# [PROBLEM TO WORK ON]
Give back every line of the material below exactly, but no images.

# [SOURCE DATA]
· · · ·

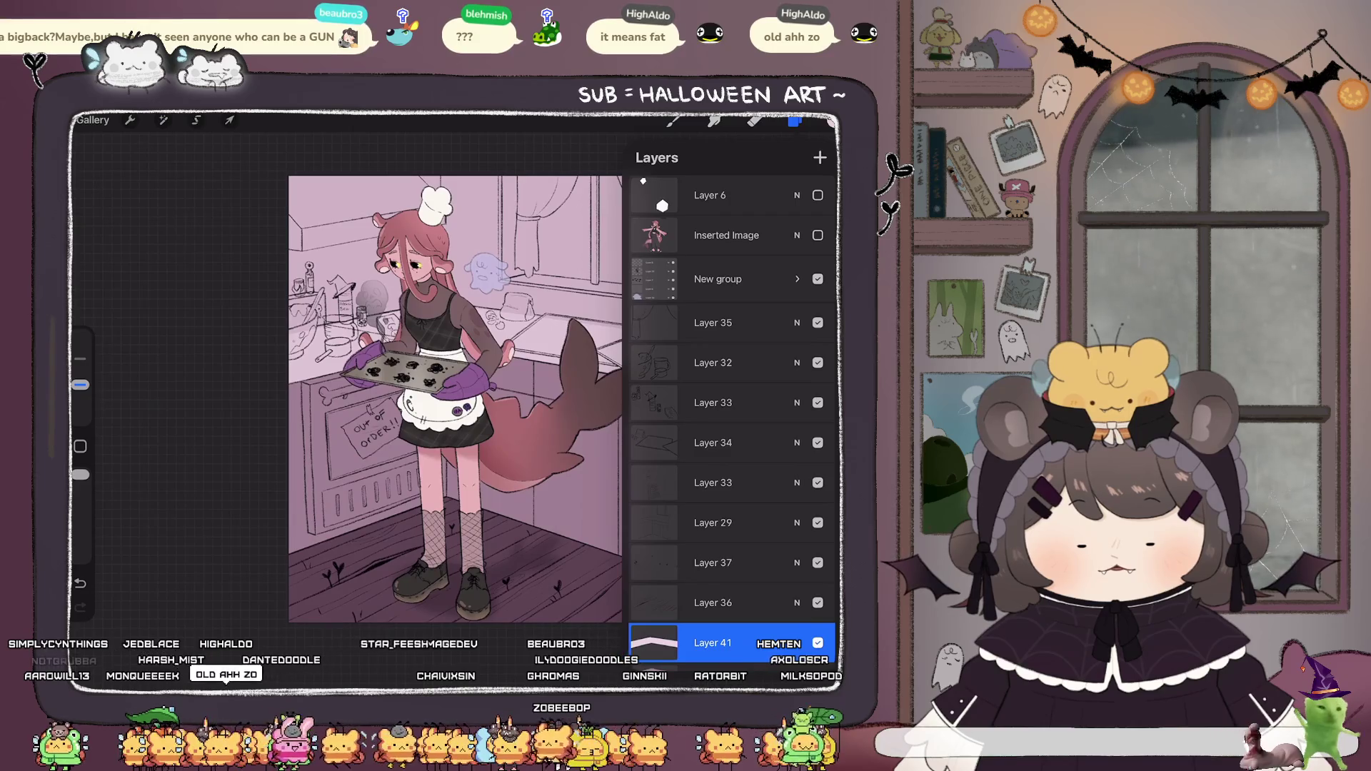
left_click(818, 279)
left_click(817, 278)
left_click(818, 278)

· · · ·

# [RESPONSE TO THIS TASK]
left_click(818, 279)
left_click(817, 278)
left_click(818, 278)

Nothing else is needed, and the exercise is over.